After that uninspired statement, Dayton went for symbolism, offering control to the Republicans 30 seconds into his most important press conference as governor. [jump]

To end the state shutdown, the state is taking money from little kids and cancer patients.

By accepting the Republicans' offer from June 30, Dayton is abandoning the strongest position he'd held as governor: Tax the rich to raise state revenues. Instead, the state will delay paying $700 million to public schools, and cash in $700 million in leftover funds from the state's 1998 lawsuit against the tobacco companies.

In his letter to Senate Majority Leader Amy Koch and Speaker of the House Kurt Zellers, Dayton told the Republican leaders he was "willing to agree to something  [he does] not agree with -- your proposal -- in order to spare our citizens and our state further damage."

What a happy looking bunch.

What a happy looking bunch.

The letter also took one last shot at the state GOP, writing that it had rejected raising income tax on "the richest 2%, or even the richest 0.3% of all Minnesota taxpayers."

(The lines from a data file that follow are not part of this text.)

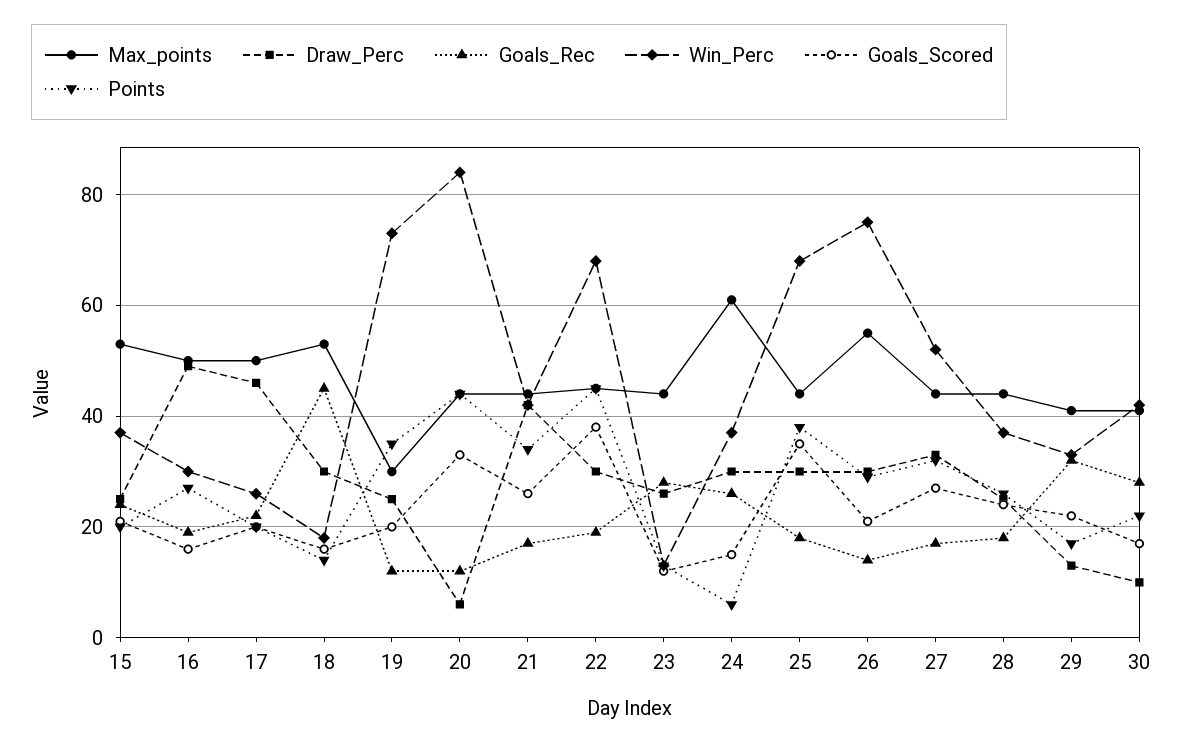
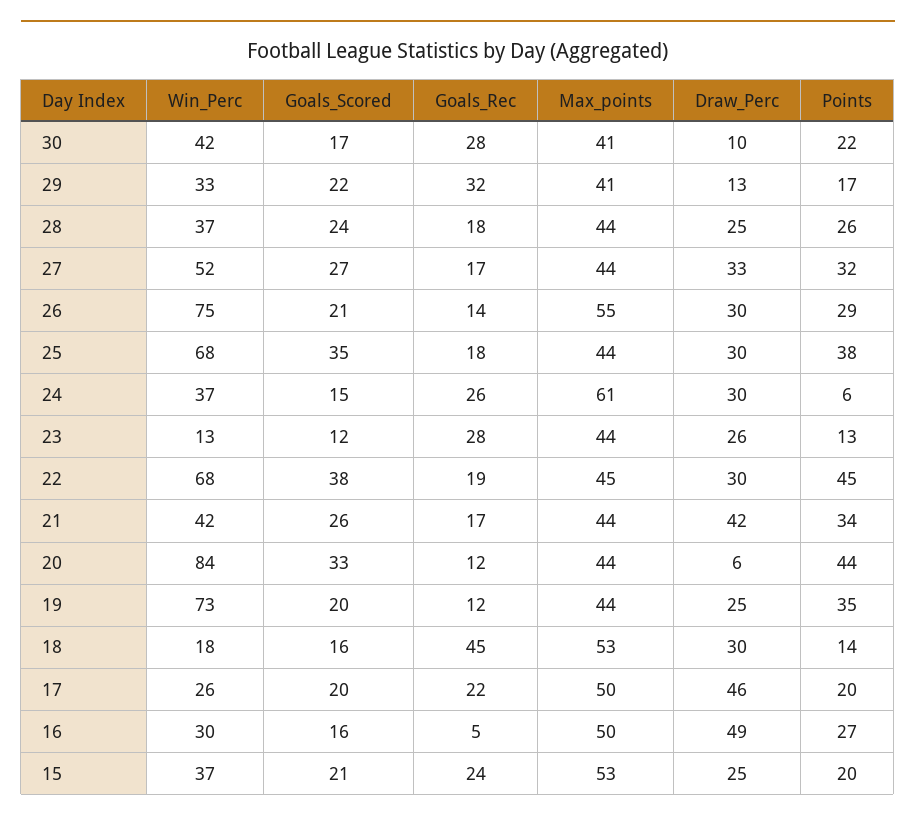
  {
    "Max_points": {
      "15": 53,
      "16": 50,
      "17": 50,
      "18": 53,
-     "19": 30,
+     "19": 44,
      "20": 44,
      "21": 44,
      "22": 45,
      "23": 44,
      "24": 61,
      "25": 44,
      "26": 55,
      "27": 44,
      "28": 44,
      "29": 41,
      "30": 41
    },
    "Draw_Perc": {
      "15": 25,
      "16": 49,
      "17": 46,
      "18": 30,
      "19": 25,
      "20": 6,
      "21": 42,
      "22": 30,
      "23": 26,
      "24": 30,
      "25": 30,
      "26": 30,
      "27": 33,
      "28": 25,
      "29": 13,
      "30": 10
    },
    "Goals_Rec": {
      "15": 24,
-     "16": 20,
+     "16": 5,
      "17": 22,
      "18": 45,
      "19": 12,
      "20": 12,
      "21": 17,
      "22": 19,
      "23": 28,
      "24": 26,
      "25": 18,
      "26": 14,
      "27": 17,
      "28": 18,
      "29": 32,
      "30": 28
    },
    "Win_Perc": {
      "15": 37,
      "16": 30,
      "17": 26,
      "18": 18,
      "19": 73,
      "20": 84,
      "21": 42,
      "22": 68,
      "23": 13,
      "24": 37,
      "25": 68,
      "26": 75,
      "27": 52,
      "28": 37,
      "29": 33,
      "30": 42
    },
    "Goals_Scored": {
      "15": 21,
      "16": 16,
      "17": 20,
      "18": 16,
      "19": 20,
      "20": 33,
      "21": 26,
      "22": 38,
      "23": 12,
      "24": 15,
      "25": 35,
      "26": 21,
      "27": 27,
      "28": 24,
      "29": 22,
      "30": 17
    },
    "Points": {
      "15": 20,
      "16": 27,
      "17": 20,
      "18": 14,
      "19": 35,
      "20": 44,
      "21": 34,
      "22": 45,
      "23": 13,
      "24": 6,
      "25": 38,
      "26": 29,
      "27": 32,
      "28": 26,
      "29": 17,
      "30": 22
    }
  }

But it's not all bad for Dayton. Before he would would go along with their plan, Dayton said the GOP had to agree to three conditions: 

  • Republicans can't attach any policy to the state budget: When it goes to a vote, the bill will be about money and money alone.
  • The GOP has to let go of its plan to cut 15 percent of employees at all state agencies.
  • The legislature has to pass a $500 million bonding bill for construction projects, which could include $51 million for a new physics and nanotechnology building at the University of Minnesota, and $20 million for a stadium for the St. Paul Saints.

It's a little bit like an out of work gambler took out a bank loan, then borrowed money from his parents the same day.  Come on seven, Minnesota needs a new pair of shoes and a physics and nanotechnology building!

The legislature could reconvene for a special session to pass the budget as soon as Monday, meaning that the 22,000 laid-off state employees would only have missed a single two-week pay period.

"No one is going to be happy with this, which is the essence of real compromise," Dayton said.

So ends the longest state government shutdown in modern U.S. history.